_THE DATA_
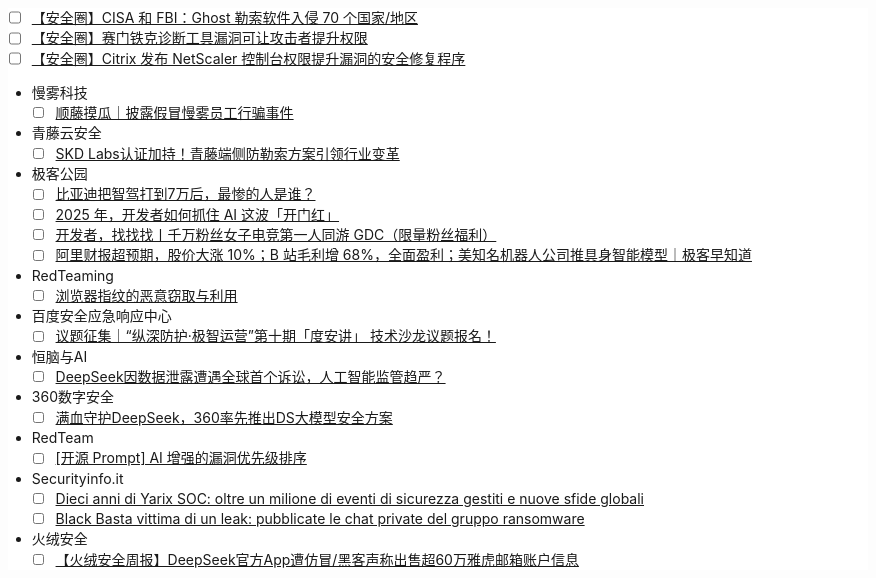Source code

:   - [ ] [【安全圈】CISA 和 FBI：Ghost 勒索软件入侵 70 个国家/地区](https://mp.weixin.qq.com/s?__biz=MzIzMzE4NDU1OQ==&mid=2652067926&idx=2&sn=0bc4542c5c841ae852d1fa22d333b2dd&chksm=f36e7416c419fd0027ea0734cd634c163f2d1a630eeaeeac0ca5e6e3832b96b6576a14daf720&scene=58&subscene=0#rd)
  - [ ] [【安全圈】赛门铁克诊断工具漏洞可让攻击者提升权限](https://mp.weixin.qq.com/s?__biz=MzIzMzE4NDU1OQ==&mid=2652067926&idx=3&sn=2d131a8cb6509a43ec57dad0ce5b7216&chksm=f36e7416c419fd00e623758485b719ae76cf7343378c7e8d644744090186b0a814d81bef07e0&scene=58&subscene=0#rd)
  - [ ] [【安全圈】Citrix 发布 NetScaler 控制台权限提升漏洞的安全修复程序](https://mp.weixin.qq.com/s?__biz=MzIzMzE4NDU1OQ==&mid=2652067926&idx=4&sn=0caef5e797b3df5141d039002092ba83&chksm=f36e7416c419fd00723e1f3194bd59381a229e4856a99f755ce8b3534ef54f025b33b154a77d&scene=58&subscene=0#rd)
- 慢雾科技
  - [ ] [顺藤摸瓜｜披露假冒慢雾员工行骗事件](https://mp.weixin.qq.com/s?__biz=MzU4ODQ3NTM2OA==&mid=2247501212&idx=1&sn=996e238a420e98e240db4cddefff0343&chksm=fddebb1bcaa9320dc6275a4ab22ffdfc2ad13c8836731d6b63781bd9ccde6565a4019a5721b6&scene=58&subscene=0#rd)
- 青藤云安全
  - [ ] [SKD Labs认证加持！青藤端侧防勒索方案引领行业变革](https://mp.weixin.qq.com/s?__biz=MzAwNDE4Mzc1NA==&mid=2650849920&idx=1&sn=28116fd4f64c45380aac82079b38a285&chksm=80dba125b7ac2833234c1b4c3b48bb0959878653cff34aa492eb9b496fe2fdb2eecf625152d8&scene=58&subscene=0#rd)
- 极客公园
  - [ ] [比亚迪把智驾打到7万后，最惨的人是谁？](https://mp.weixin.qq.com/s?__biz=MTMwNDMwODQ0MQ==&mid=2653074189&idx=1&sn=ed8162b8229ceb2e619fe1155268b7cd&chksm=7e57cebb492047ade9a01b895ae9eb4c060fbca0997d5956c502cb3dee2546ae47771d81c34c&scene=58&subscene=0#rd)
  - [ ] [2025 年，开发者如何抓住 AI 这波「开门红」](https://mp.weixin.qq.com/s?__biz=MTMwNDMwODQ0MQ==&mid=2653074164&idx=1&sn=ba8fb200fe40bcdd44e2fdbf0ea2570f&chksm=7e57cf4249204654696402a7d01b6e6443a9e44b1daa09e90baae1765197edd5f99f356b0f0d&scene=58&subscene=0#rd)
  - [ ] [开发者，找找找丨千万粉丝女子电竞第一人同游 GDC（限量粉丝福利）](https://mp.weixin.qq.com/s?__biz=MTMwNDMwODQ0MQ==&mid=2653074164&idx=2&sn=15beb2a9b968c5dac22e6fcdb8bd4c8c&chksm=7e57cf4249204654145ac1223e40a84b13584aa81e512c701f484c9c588ec182ede9766dfb84&scene=58&subscene=0#rd)
  - [ ] [阿里财报超预期，股价大涨 10%；B 站毛利增 68%，全面盈利；美知名机器人公司推具身智能模型｜极客早知道](https://mp.weixin.qq.com/s?__biz=MTMwNDMwODQ0MQ==&mid=2653074144&idx=1&sn=fb92fd791d3206344510deac98522017&chksm=7e57cf56492046405fc8b5286950d51ff1967d6ca0163b7f3f88606eec53e7a865b2ea590050&scene=58&subscene=0#rd)
- RedTeaming
  - [ ] [浏览器指纹的恶意窃取与利用](https://mp.weixin.qq.com/s?__biz=MzUyMDgzMDMyMg==&mid=2247484587&idx=1&sn=6d1d5282876dd30e9ae780af173f0a77&chksm=f9e528b6ce92a1a08940a92505f3895171dcd04c6fc64eec7ee0c8c16882ec7d4535b16328a2&scene=58&subscene=0#rd)
- 百度安全应急响应中心
  - [ ] [议题征集｜“纵深防护·极智运营”第十期「度安讲」 技术沙龙议题报名！](https://mp.weixin.qq.com/s?__biz=MzA4ODc0MTIwMw==&mid=2652542222&idx=1&sn=cece770ee732976096b572c2b399c567&chksm=8bcbb132bcbc38243df8171742f7ef1c4f3177f289e27953a00d9da1891a5a80c827669bf726&scene=58&subscene=0#rd)
- 恒脑与AI
  - [ ] [DeepSeek因数据泄露遭遇全球首个诉讼，人工智能监管趋严？](https://mp.weixin.qq.com/s?__biz=MzI1MDU5NjYwNg==&mid=2247496667&idx=1&sn=6f9aaabf398da393c9ec614fb74df72e&chksm=e9fd6e4ade8ae75cd3586d783db6a716d66a0ec7fc175027bc692ecddc4fcab7141adcb195c6&scene=58&subscene=0#rd)
- 360数字安全
  - [ ] [满血守护DeepSeek，360率先推出DS大模型安全方案](https://mp.weixin.qq.com/s?__biz=MzA4MTg0MDQ4Nw==&mid=2247579607&idx=1&sn=df88fe4a67db9d5ccc93fdb826d23d6b&chksm=9f8d27dfa8faaec98c86d2f9bf788f2ef412b8a7053c3c73fb47bceae018765c8eca762c1fbf&scene=58&subscene=0#rd)
- RedTeam
  - [ ] [[开源 Prompt] AI 增强的漏洞优先级排序](https://mp.weixin.qq.com/s?__biz=Mzg5NjAxNjc5OQ==&mid=2247484194&idx=1&sn=ba76460d3a11bacb42d7e202d16181ae&chksm=c006cbd2f77142c41e4a49452be7eec286310a5de92e5470abe17c4d70060461949dbc0f45cb&scene=58&subscene=0#rd)
- Securityinfo.it
  - [ ] [Dieci anni di Yarix SOC: oltre un milione di eventi di sicurezza gestiti e nuove sfide globali](https://www.securityinfo.it/2025/02/21/dieci-anni-yarix-soc-sicurezza-nuove-sfide-globali/?utm_source=rss&utm_medium=rss&utm_campaign=dieci-anni-yarix-soc-sicurezza-nuove-sfide-globali)
  - [ ] [Black Basta vittima di un leak: pubblicate le chat private del gruppo ransomware](https://www.securityinfo.it/2025/02/21/black-basta-vittima-di-un-leak-pubblicate-le-chat-private-del-gruppo-ransomware/?utm_source=rss&utm_medium=rss&utm_campaign=black-basta-vittima-di-un-leak-pubblicate-le-chat-private-del-gruppo-ransomware)
- 火绒安全
  - [ ] [【火绒安全周报】DeepSeek官方App遭仿冒/黑客声称出售超60万雅虎邮箱账户信息](https://mp.weixin.qq.com/s?__biz=MzI3NjYzMDM1Mg==&mid=2247524455&idx=1&sn=2a06e5aaf5f93bfa8c34d666677bf162&chksm=eb70be58dc07374ed5b488b46fce182c5107d028f9bbcd918326825455357a223ba7236239e9&scene=58&subscene=0#rd)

_EXERCISE DESCRIPTION_
Everything in the records above must be restated verbatim, save for the pictures.

_EXPECTED OUTPUT_
Source code

:   - [ ] [【安全圈】CISA 和 FBI：Ghost 勒索软件入侵 70 个国家/地区](https://mp.weixin.qq.com/s?__biz=MzIzMzE4NDU1OQ==&mid=2652067926&idx=2&sn=0bc4542c5c841ae852d1fa22d333b2dd&chksm=f36e7416c419fd0027ea0734cd634c163f2d1a630eeaeeac0ca5e6e3832b96b6576a14daf720&scene=58&subscene=0#rd)
  - [ ] [【安全圈】赛门铁克诊断工具漏洞可让攻击者提升权限](https://mp.weixin.qq.com/s?__biz=MzIzMzE4NDU1OQ==&mid=2652067926&idx=3&sn=2d131a8cb6509a43ec57dad0ce5b7216&chksm=f36e7416c419fd00e623758485b719ae76cf7343378c7e8d644744090186b0a814d81bef07e0&scene=58&subscene=0#rd)
  - [ ] [【安全圈】Citrix 发布 NetScaler 控制台权限提升漏洞的安全修复程序](https://mp.weixin.qq.com/s?__biz=MzIzMzE4NDU1OQ==&mid=2652067926&idx=4&sn=0caef5e797b3df5141d039002092ba83&chksm=f36e7416c419fd00723e1f3194bd59381a229e4856a99f755ce8b3534ef54f025b33b154a77d&scene=58&subscene=0#rd)
- 慢雾科技
  - [ ] [顺藤摸瓜｜披露假冒慢雾员工行骗事件](https://mp.weixin.qq.com/s?__biz=MzU4ODQ3NTM2OA==&mid=2247501212&idx=1&sn=996e238a420e98e240db4cddefff0343&chksm=fddebb1bcaa9320dc6275a4ab22ffdfc2ad13c8836731d6b63781bd9ccde6565a4019a5721b6&scene=58&subscene=0#rd)
- 青藤云安全
  - [ ] [SKD Labs认证加持！青藤端侧防勒索方案引领行业变革](https://mp.weixin.qq.com/s?__biz=MzAwNDE4Mzc1NA==&mid=2650849920&idx=1&sn=28116fd4f64c45380aac82079b38a285&chksm=80dba125b7ac2833234c1b4c3b48bb0959878653cff34aa492eb9b496fe2fdb2eecf625152d8&scene=58&subscene=0#rd)
- 极客公园
  - [ ] [比亚迪把智驾打到7万后，最惨的人是谁？](https://mp.weixin.qq.com/s?__biz=MTMwNDMwODQ0MQ==&mid=2653074189&idx=1&sn=ed8162b8229ceb2e619fe1155268b7cd&chksm=7e57cebb492047ade9a01b895ae9eb4c060fbca0997d5956c502cb3dee2546ae47771d81c34c&scene=58&subscene=0#rd)
  - [ ] [2025 年，开发者如何抓住 AI 这波「开门红」](https://mp.weixin.qq.com/s?__biz=MTMwNDMwODQ0MQ==&mid=2653074164&idx=1&sn=ba8fb200fe40bcdd44e2fdbf0ea2570f&chksm=7e57cf4249204654696402a7d01b6e6443a9e44b1daa09e90baae1765197edd5f99f356b0f0d&scene=58&subscene=0#rd)
  - [ ] [开发者，找找找丨千万粉丝女子电竞第一人同游 GDC（限量粉丝福利）](https://mp.weixin.qq.com/s?__biz=MTMwNDMwODQ0MQ==&mid=2653074164&idx=2&sn=15beb2a9b968c5dac22e6fcdb8bd4c8c&chksm=7e57cf4249204654145ac1223e40a84b13584aa81e512c701f484c9c588ec182ede9766dfb84&scene=58&subscene=0#rd)
  - [ ] [阿里财报超预期，股价大涨 10%；B 站毛利增 68%，全面盈利；美知名机器人公司推具身智能模型｜极客早知道](https://mp.weixin.qq.com/s?__biz=MTMwNDMwODQ0MQ==&mid=2653074144&idx=1&sn=fb92fd791d3206344510deac98522017&chksm=7e57cf56492046405fc8b5286950d51ff1967d6ca0163b7f3f88606eec53e7a865b2ea590050&scene=58&subscene=0#rd)
- RedTeaming
  - [ ] [浏览器指纹的恶意窃取与利用](https://mp.weixin.qq.com/s?__biz=MzUyMDgzMDMyMg==&mid=2247484587&idx=1&sn=6d1d5282876dd30e9ae780af173f0a77&chksm=f9e528b6ce92a1a08940a92505f3895171dcd04c6fc64eec7ee0c8c16882ec7d4535b16328a2&scene=58&subscene=0#rd)
- 百度安全应急响应中心
  - [ ] [议题征集｜“纵深防护·极智运营”第十期「度安讲」 技术沙龙议题报名！](https://mp.weixin.qq.com/s?__biz=MzA4ODc0MTIwMw==&mid=2652542222&idx=1&sn=cece770ee732976096b572c2b399c567&chksm=8bcbb132bcbc38243df8171742f7ef1c4f3177f289e27953a00d9da1891a5a80c827669bf726&scene=58&subscene=0#rd)
- 恒脑与AI
  - [ ] [DeepSeek因数据泄露遭遇全球首个诉讼，人工智能监管趋严？](https://mp.weixin.qq.com/s?__biz=MzI1MDU5NjYwNg==&mid=2247496667&idx=1&sn=6f9aaabf398da393c9ec614fb74df72e&chksm=e9fd6e4ade8ae75cd3586d783db6a716d66a0ec7fc175027bc692ecddc4fcab7141adcb195c6&scene=58&subscene=0#rd)
- 360数字安全
  - [ ] [满血守护DeepSeek，360率先推出DS大模型安全方案](https://mp.weixin.qq.com/s?__biz=MzA4MTg0MDQ4Nw==&mid=2247579607&idx=1&sn=df88fe4a67db9d5ccc93fdb826d23d6b&chksm=9f8d27dfa8faaec98c86d2f9bf788f2ef412b8a7053c3c73fb47bceae018765c8eca762c1fbf&scene=58&subscene=0#rd)
- RedTeam
  - [ ] [[开源 Prompt] AI 增强的漏洞优先级排序](https://mp.weixin.qq.com/s?__biz=Mzg5NjAxNjc5OQ==&mid=2247484194&idx=1&sn=ba76460d3a11bacb42d7e202d16181ae&chksm=c006cbd2f77142c41e4a49452be7eec286310a5de92e5470abe17c4d70060461949dbc0f45cb&scene=58&subscene=0#rd)
- Securityinfo.it
  - [ ] [Dieci anni di Yarix SOC: oltre un milione di eventi di sicurezza gestiti e nuove sfide globali](https://www.securityinfo.it/2025/02/21/dieci-anni-yarix-soc-sicurezza-nuove-sfide-globali/?utm_source=rss&utm_medium=rss&utm_campaign=dieci-anni-yarix-soc-sicurezza-nuove-sfide-globali)
  - [ ] [Black Basta vittima di un leak: pubblicate le chat private del gruppo ransomware](https://www.securityinfo.it/2025/02/21/black-basta-vittima-di-un-leak-pubblicate-le-chat-private-del-gruppo-ransomware/?utm_source=rss&utm_medium=rss&utm_campaign=black-basta-vittima-di-un-leak-pubblicate-le-chat-private-del-gruppo-ransomware)
- 火绒安全
  - [ ] [【火绒安全周报】DeepSeek官方App遭仿冒/黑客声称出售超60万雅虎邮箱账户信息](https://mp.weixin.qq.com/s?__biz=MzI3NjYzMDM1Mg==&mid=2247524455&idx=1&sn=2a06e5aaf5f93bfa8c34d666677bf162&chksm=eb70be58dc07374ed5b488b46fce182c5107d028f9bbcd918326825455357a223ba7236239e9&scene=58&subscene=0#rd)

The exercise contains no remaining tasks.